- TASK DESCRIPTION
Please restate the data below word for word, omitting all images.

**** SUPPLIED DATA

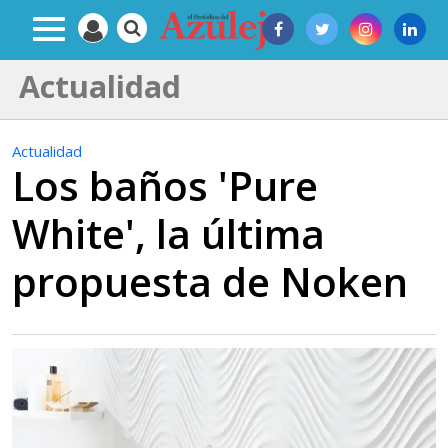
Actualidad
Actualidad
Los baños 'Pure
White', la última
propuesta de Noken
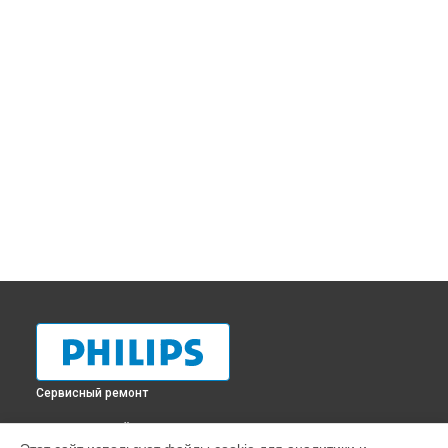
Сервисный ремонт
ВЫБЕРИ СВОЙ ГОРОД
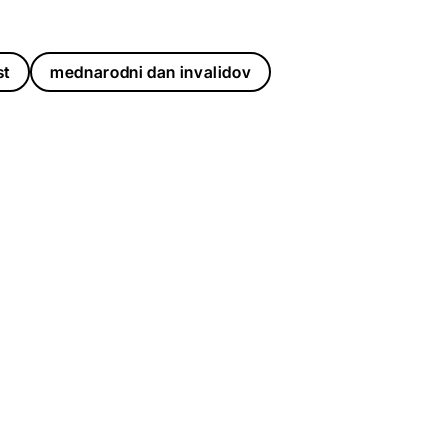
st
mednarodni dan invalidov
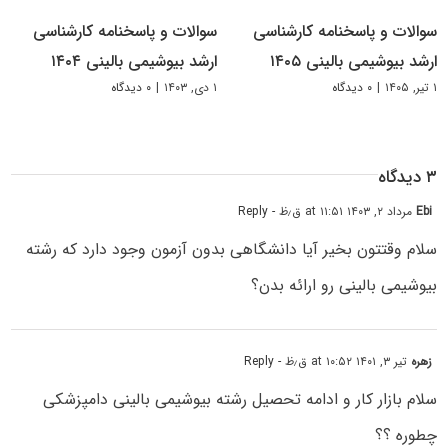
سوالات و پاسخنامه کارشناسی
سوالات و پاسخنامه کارشناسی
ارشد بیوشیمی بالینی ۱۴۰۵
ارشد بیوشیمی بالینی ۱۴۰۴
۱ تیر, ۱۴۰۵
|
۰ دیدگاه
۱ دی, ۱۴۰۳
|
۰ دیدگاه
۳ دیدگاه
Ebi
مرداد ۲, ۱۴۰۳ at ۱۱:۵۱ ق٫ظ
- Reply
سلام وقتتون بخیر آیا دانشگاهی بدون آزمون وجود دارد که رشته
بیوشیمی بالینی رو ارائه بدن؟
زهره
تیر ۳, ۱۴۰۱ at ۱۰:۵۲ ق٫ظ
- Reply
سلام بازار کار و ادامه تحصیل رشته بیوشیمی بالینی دامپزشکی
چطوره ؟؟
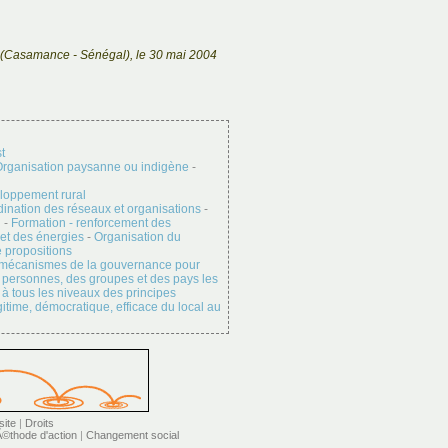
(Casamance - Sénégal), le 30 mai 2004
t
rganisation paysanne ou indigène
-
eloppement rural
dination des réseaux et organisations
-
g
-
Formation - renforcement des
 et des énergies
-
Organisation du
e propositions
s mécanismes de la gouvernance pour
es personnes, des groupes et des pays les
 à tous les niveaux des principes
ime, démocratique, efficace du local au
site
|
Droits
©thode d'action
|
Changement social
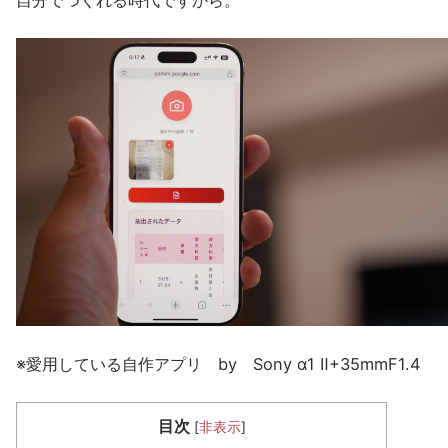
自分でつくれる時代ですから。
※愛用している自作アプリ by Sony α1 Ⅱ+35mmF1.4
目次
[
非表示
]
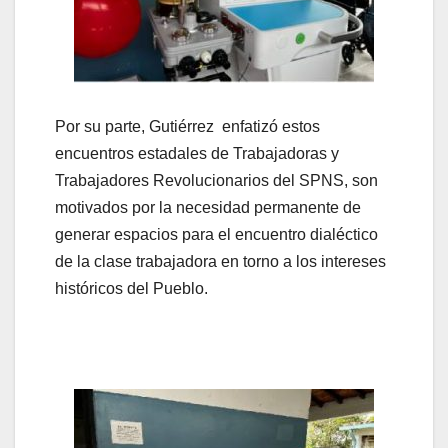
Por su parte, Gutiérrez enfatizó estos
encuentros estadales de Trabajadoras y
Trabajadores Revolucionarios del SPNS, son
motivados por la necesidad permanente de
generar espacios para el encuentro dialéctico
de la clase trabajadora en torno a los intereses
históricos del Pueblo.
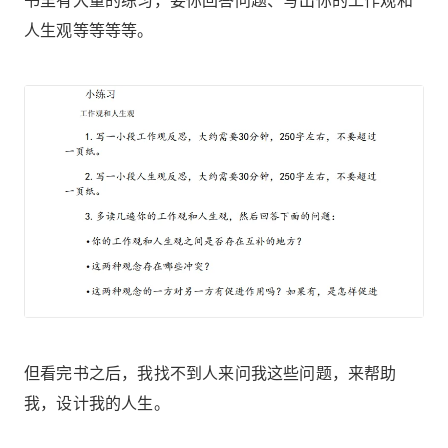
人生观等等等等。
但看完书之后，我找不到人来问我这些问题，来帮助
我，设计我的人生。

********

- RESPONSE BELOW
Actualidad
Actualidad
Los baños 'Pure
White', la última
propuesta de Noken
Сервисный ремонт
ВЫБЕРИ СВОЙ ГОРОД
st
mednarodni dan invalidov
سوالات و پاسخنامه کارشناسی
سوالات و پاسخنامه کارشناسی
ارشد بیوشیمی بالینی ۱۴۰۵
ارشد بیوشیمی بالینی ۱۴۰۴
۱ تیر, ۱۴۰۵
|
۰ دیدگاه
۱ دی, ۱۴۰۳
|
۰ دیدگاه
۳ دیدگاه
Ebi
مرداد ۲, ۱۴۰۳ at ۱۱:۵۱ ق٫ظ
- Reply
سلام وقتتون بخیر آیا دانشگاهی بدون آزمون وجود دارد که رشته
بیوشیمی بالینی رو ارائه بدن؟
زهره
تیر ۳, ۱۴۰۱ at ۱۰:۵۲ ق٫ظ
- Reply
سلام بازار کار و ادامه تحصیل رشته بیوشیمی بالینی دامپزشکی
چطوره ؟؟
(Casamance - Sénégal), le 30 mai 2004
t
rganisation paysanne ou indigène
-
eloppement rural
dination des réseaux et organisations
-
g
-
Formation - renforcement des
 et des énergies
-
Organisation du
e propositions
s mécanismes de la gouvernance pour
es personnes, des groupes et des pays les
 à tous les niveaux des principes
ime, démocratique, efficace du local au
site
|
Droits
©thode d'action
|
Changement social
自分でつくれる時代ですから。
※愛用している自作アプリ by Sony α1 Ⅱ+35mmF1.4
目次
[
非表示
]
Por su parte, Gutiérrez enfatizó estos
encuentros estadales de Trabajadoras y
Trabajadores Revolucionarios del SPNS, son
motivados por la necesidad permanente de
generar espacios para el encuentro dialéctico
de la clase trabajadora en torno a los intereses
históricos del Pueblo.
人生观等等等等。
但看完书之后，我找不到人来问我这些问题，来帮助
我，设计我的人生。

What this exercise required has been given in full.